The Scripps Institute implementation of the LTSA concept is open source as part of the "Triton" package of Matlab programs they have released. My implementation is written without having studied theirs, and as such it is almost certainly not an identical algorithm, but rather one with similar goals. Octave compatibility is a goal of my implementation, as Triton is operated via a GUI, which is not supported by Octave.
- Signal
- The entire audio recording, raw data only
- "signal" in codebase
- Division
- The signal is broken up into non-overlapping divisions, which are processed independently
- "div" in codebase
- Subdivision
- Each division contains at least one subdivision. The subdivisions may or may not overlap. The subdivisions are windowed with a Hanning window and their spectra averaged together to represent the division
- "subdiv" in codebase
ltsa.py
contains the WavLTSA
class, which is instantiated with the name of the file to be processed and an optional channel argument for multichannel files. ltsa.py
also contains the RawLTSA
class, whose constructor accepts a one dimensional numpy array of raw audio data as well as a sampling frequency argument. WavLTSA
and RawLTSA
objects have attributes that control the computation and can be changed directly or by use of the set_params()
method.
The compute()
method runs the algorithm using the current parameters of the object and stores the resulting image in the ltsa
attribute.
The crop()
method crops the image to a specified time/frequency range. Data outside this range is thrown away by cropping.
The show()
method displays the image in the current figure using pyplot.imshow()
. show()
accepts optional arguments for resizing the image. Calling show()

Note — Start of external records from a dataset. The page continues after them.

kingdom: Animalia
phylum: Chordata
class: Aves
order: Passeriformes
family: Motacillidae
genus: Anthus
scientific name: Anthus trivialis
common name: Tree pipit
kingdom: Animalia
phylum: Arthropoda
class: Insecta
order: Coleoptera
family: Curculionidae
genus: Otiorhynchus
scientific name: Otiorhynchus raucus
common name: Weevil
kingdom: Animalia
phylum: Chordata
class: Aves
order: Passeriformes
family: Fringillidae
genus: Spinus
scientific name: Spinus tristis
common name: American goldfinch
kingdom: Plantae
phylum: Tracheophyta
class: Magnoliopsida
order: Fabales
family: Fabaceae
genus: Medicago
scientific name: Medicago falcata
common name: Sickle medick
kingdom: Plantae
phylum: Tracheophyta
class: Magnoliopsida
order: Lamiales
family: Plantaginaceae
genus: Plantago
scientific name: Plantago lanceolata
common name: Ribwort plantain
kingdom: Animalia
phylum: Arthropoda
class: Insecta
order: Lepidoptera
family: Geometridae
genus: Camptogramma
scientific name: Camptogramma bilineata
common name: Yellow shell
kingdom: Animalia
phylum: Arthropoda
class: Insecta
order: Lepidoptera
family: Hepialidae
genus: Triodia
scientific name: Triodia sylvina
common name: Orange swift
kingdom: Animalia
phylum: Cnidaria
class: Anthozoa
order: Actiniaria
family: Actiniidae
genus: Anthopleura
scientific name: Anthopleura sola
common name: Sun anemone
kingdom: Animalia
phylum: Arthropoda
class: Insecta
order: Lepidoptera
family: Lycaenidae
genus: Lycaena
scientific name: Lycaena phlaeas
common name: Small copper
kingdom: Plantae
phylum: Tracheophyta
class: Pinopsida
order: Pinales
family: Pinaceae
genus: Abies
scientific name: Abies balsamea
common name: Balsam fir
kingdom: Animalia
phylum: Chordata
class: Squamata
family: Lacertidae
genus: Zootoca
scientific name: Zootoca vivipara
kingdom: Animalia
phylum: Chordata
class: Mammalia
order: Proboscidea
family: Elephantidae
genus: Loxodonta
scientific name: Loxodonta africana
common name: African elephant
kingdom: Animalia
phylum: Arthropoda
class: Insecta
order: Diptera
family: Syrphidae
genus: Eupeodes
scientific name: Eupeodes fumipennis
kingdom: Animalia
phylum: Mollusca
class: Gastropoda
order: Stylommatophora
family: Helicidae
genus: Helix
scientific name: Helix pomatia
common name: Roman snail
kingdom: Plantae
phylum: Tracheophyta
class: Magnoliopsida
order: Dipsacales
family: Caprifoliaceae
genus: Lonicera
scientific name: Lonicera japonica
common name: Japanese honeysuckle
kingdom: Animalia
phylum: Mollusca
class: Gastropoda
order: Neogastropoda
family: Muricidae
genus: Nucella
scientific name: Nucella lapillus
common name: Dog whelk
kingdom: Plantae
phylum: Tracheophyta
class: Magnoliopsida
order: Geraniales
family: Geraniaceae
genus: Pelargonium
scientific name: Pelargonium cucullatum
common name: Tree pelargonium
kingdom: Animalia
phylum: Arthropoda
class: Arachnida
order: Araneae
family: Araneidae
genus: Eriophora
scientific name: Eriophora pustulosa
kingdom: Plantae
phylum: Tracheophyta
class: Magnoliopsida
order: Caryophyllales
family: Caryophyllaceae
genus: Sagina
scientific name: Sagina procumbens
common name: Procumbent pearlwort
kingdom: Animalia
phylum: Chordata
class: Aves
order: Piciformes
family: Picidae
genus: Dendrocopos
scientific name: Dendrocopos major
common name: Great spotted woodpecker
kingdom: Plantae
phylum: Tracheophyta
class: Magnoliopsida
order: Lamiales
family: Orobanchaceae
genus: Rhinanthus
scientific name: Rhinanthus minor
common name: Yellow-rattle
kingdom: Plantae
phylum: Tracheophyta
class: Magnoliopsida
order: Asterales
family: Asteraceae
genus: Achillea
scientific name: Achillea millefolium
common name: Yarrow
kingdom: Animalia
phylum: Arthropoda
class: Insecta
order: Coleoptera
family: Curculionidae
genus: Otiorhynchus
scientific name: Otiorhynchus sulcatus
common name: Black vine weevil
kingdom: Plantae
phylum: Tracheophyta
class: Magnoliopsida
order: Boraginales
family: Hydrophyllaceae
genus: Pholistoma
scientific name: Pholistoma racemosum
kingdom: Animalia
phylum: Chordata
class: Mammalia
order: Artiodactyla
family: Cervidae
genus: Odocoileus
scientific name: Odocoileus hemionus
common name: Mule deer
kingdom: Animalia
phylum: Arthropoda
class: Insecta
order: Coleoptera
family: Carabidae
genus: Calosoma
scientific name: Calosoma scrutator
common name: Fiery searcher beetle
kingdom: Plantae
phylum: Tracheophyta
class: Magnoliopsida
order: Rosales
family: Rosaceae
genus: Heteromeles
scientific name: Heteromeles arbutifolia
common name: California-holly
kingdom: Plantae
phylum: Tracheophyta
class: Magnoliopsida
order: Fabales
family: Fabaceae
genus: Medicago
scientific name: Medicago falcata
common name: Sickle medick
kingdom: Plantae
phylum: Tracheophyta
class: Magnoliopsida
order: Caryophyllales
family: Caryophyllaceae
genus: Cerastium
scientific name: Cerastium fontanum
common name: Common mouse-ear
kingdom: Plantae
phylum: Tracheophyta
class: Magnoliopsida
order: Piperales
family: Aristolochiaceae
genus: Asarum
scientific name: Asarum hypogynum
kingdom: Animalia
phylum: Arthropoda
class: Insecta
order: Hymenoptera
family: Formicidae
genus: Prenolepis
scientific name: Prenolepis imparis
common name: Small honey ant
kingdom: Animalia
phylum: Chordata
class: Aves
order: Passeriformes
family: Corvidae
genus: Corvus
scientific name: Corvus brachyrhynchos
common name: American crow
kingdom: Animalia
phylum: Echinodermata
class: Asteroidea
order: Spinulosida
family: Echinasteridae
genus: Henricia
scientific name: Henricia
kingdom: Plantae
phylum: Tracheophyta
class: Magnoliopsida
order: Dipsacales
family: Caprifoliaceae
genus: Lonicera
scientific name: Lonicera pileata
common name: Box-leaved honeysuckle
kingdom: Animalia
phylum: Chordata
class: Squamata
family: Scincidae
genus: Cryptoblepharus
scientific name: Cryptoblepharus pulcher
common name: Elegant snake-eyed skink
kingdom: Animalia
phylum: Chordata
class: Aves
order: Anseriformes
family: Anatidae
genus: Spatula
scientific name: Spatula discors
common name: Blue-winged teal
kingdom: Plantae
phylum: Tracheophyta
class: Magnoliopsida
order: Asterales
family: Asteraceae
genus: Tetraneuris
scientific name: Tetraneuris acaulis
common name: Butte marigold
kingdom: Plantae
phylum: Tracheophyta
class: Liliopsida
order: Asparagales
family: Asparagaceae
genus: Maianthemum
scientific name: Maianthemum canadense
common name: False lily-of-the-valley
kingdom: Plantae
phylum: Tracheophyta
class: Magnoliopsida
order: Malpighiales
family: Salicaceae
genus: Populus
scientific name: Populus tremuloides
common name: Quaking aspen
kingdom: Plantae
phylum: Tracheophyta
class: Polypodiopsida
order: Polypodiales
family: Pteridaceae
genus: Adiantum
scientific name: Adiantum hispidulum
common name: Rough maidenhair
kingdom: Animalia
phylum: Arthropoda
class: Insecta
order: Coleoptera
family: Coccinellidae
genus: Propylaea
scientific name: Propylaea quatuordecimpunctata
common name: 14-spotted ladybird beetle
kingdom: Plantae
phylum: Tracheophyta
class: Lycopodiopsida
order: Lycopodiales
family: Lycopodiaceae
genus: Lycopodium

with an integer argument n
will downsample the image vertically to n
pixels of height. Calling show() with a tuple like (h, w)
will use SciPy's imresize()
to resize the image.
The ltsa_run
script is the easiest way to compute an LTSA. Alternatively, you can call ltsa_process()
directly. The ltsa_run
script currently reads the entire audio file into memory before processing -- piecewise processing is possible by reading subsections of the file and concatenating the computed LTSAs together.
In ltsa_run
there are a number of variables that control the LTSA computation:
- file: path to the file to be processed
- div_len: length of a division, in samples
- subdiv_len: length of a subdivision, in samples
- nfft: can be used to pad the FFT if desired
- noverlap: subdivision overlap, in samples
ltsa_view()
displays the resulting LTSA. The fourth and fifth arguments specify time and frequency ranges to display.
The recommended way to save an LTSA is to either save the raw ltsa_process()
output or save the figure (File -> Save As
in Matlab, print
in Octave or Matlab) as imwrite will not attach axis ticks, labels, etc.